----- Page excerpt
From UPSC perspective, the following things are important :
Prelims level : Nothing much
Mains level : Tackling terrorism comprehensively
The knife attack near London Bridge that killed two and injured three others is another reminder of the threat lone-wolf assaults pose to public security.
- The attacker was born in the U.K. to immigrants from Pakistan-held Kashmir. He was a convicted terrorist.
- He was released in December 2018 with conditions after serving half his jail term.
- He was attending a prisoner rehabilitation program. Wearing a fake explosive vest, he first threatened to blow up the building and then went on a killing spree.
- This is the latest in a series of terror attacks the U.K has seen in recent years.
- In 2017, terrorists had rammed a van into pedestrians on the Bridge and stabbed people in nearby bars and restaurants.
- In the same year, a van ran into pedestrians outside a London mosque and a suicide bomber killed 22 concert-goers in Manchester.
- Islamic State has claimed responsibility for this attack.
Issues underlying the attack
- Radicalization is the primary problem.
- It also points to security, intelligence, and systemic failures.
- The British intelligence is often credited for foiling dozens of terrorist attacks since the 2005 London train bombings that killed 56.
----------
----- Raw data
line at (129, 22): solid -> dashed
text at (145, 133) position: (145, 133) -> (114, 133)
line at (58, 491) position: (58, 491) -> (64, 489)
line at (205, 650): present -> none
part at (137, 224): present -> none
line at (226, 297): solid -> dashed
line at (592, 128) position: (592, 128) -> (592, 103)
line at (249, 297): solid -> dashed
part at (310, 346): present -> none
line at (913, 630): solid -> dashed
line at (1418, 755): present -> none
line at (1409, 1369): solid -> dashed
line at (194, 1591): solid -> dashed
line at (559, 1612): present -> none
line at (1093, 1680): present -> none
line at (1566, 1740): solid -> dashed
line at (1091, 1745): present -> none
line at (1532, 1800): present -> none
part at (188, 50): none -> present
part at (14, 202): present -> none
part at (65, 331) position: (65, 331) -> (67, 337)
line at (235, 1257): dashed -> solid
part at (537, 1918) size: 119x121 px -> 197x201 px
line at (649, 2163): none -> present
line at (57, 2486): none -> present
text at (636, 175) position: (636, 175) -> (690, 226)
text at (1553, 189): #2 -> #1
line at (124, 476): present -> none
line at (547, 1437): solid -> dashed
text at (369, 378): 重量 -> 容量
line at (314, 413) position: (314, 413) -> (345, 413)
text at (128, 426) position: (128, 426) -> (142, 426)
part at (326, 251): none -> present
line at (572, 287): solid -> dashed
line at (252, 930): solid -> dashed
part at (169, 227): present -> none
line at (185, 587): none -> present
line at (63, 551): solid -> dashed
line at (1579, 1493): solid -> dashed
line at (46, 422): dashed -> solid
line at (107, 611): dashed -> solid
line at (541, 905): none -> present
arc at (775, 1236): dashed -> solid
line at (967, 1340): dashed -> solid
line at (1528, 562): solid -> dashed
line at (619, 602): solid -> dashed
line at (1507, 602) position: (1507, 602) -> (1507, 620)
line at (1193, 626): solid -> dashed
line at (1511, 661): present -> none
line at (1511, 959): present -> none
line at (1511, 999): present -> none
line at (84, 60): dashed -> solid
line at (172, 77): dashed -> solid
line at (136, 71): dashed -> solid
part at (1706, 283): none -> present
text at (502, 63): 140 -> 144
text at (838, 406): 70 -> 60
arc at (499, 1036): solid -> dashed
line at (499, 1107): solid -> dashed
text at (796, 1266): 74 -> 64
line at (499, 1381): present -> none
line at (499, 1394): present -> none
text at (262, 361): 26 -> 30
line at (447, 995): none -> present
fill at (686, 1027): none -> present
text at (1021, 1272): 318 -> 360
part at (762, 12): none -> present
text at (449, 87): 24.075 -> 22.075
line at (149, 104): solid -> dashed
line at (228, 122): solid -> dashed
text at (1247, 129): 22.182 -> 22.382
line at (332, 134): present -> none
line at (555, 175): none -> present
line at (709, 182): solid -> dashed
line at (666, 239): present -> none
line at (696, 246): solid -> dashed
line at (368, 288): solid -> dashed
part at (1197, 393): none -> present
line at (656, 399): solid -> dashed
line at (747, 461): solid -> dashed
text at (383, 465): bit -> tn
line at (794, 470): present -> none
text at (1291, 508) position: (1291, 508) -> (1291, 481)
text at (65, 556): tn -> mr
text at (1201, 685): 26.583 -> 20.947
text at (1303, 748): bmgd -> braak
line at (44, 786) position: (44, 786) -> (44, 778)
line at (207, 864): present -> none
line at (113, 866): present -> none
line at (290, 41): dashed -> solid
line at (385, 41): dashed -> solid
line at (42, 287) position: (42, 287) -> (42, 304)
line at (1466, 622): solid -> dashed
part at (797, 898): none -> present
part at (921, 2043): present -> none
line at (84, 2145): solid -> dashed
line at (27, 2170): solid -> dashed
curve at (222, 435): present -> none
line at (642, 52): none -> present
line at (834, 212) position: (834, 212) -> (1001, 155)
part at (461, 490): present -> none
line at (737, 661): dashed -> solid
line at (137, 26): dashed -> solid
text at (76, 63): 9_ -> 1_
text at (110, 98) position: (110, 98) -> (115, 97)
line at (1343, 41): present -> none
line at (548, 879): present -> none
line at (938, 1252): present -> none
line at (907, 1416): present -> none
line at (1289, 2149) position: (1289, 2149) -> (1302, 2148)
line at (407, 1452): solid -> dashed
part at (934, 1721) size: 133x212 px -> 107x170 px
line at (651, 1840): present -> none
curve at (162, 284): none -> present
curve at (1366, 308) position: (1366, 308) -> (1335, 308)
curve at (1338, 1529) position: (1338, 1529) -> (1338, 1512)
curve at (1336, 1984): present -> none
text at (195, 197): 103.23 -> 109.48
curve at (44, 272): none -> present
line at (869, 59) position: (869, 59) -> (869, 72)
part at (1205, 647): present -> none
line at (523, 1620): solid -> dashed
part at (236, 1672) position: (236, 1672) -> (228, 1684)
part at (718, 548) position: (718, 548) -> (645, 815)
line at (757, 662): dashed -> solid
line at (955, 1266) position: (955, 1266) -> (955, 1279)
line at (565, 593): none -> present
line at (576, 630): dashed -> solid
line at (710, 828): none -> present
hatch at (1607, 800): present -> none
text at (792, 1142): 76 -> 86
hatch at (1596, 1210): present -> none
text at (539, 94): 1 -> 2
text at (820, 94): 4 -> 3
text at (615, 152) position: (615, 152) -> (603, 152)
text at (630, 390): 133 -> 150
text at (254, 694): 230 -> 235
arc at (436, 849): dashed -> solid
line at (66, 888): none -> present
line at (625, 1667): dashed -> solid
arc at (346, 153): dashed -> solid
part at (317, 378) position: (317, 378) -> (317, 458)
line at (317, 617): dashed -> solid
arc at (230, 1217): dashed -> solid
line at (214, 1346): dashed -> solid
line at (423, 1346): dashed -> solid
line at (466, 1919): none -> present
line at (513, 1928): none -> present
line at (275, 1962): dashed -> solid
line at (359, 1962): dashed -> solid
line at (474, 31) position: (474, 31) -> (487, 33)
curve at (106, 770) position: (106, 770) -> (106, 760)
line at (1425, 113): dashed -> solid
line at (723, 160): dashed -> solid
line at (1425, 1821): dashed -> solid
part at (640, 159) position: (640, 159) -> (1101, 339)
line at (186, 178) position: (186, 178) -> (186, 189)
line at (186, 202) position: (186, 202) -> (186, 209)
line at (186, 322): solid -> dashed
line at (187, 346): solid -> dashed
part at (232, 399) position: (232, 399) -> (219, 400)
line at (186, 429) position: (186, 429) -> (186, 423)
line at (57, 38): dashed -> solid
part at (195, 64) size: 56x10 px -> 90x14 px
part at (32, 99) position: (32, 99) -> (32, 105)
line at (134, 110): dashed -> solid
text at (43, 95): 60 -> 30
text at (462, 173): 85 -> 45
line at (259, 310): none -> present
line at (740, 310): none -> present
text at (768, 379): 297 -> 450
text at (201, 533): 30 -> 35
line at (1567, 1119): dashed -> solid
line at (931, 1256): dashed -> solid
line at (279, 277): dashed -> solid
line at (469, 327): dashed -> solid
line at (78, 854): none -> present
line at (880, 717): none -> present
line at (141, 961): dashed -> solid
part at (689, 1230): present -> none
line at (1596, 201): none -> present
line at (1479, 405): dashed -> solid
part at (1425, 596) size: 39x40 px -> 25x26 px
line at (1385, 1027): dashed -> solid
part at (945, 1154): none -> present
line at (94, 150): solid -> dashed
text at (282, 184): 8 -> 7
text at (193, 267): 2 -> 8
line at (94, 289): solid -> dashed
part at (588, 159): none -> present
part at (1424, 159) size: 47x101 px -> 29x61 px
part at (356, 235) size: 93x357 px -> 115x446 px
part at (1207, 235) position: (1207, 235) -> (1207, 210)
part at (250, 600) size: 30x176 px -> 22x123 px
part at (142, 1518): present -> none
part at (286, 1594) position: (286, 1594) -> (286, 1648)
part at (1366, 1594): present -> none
----------
**Exercise tasks:**
- 1) According to the note on the London Bridge knife attack, when was the attacker released from jail?
- 2) Resume the note on the London Bridge knife attack after its last sentence.

**Answers given:**
- 1) December 2018

- 2)
- But less sophisticated, less coordinated, often lone-wolf attacks are on the rise.
- The attacker who was convicted in 2012 for being part of an al-Qaeda-linked plot to bomb the London Stock Exchange was sentenced under the imprisonment for public protection (IPP) program. It allowed the authorities to keep him, or convicts considered a threat to the public, in prison indefinitely.
- Under the automatic early release scheme, he was freed in 2018 with an electronic tag and supposed to be monitored. But the police still could not prevent the knife attack.
- This demands to make policing more efficient and reviewing the early release scheme.
- What is needed is a good counter-terror plan to tackle both extremisms among youth and prevent lone-wolf attacks that often go undetected.
- State agencies need to work with civil society groups as well as community leaders and have deradicalization programs.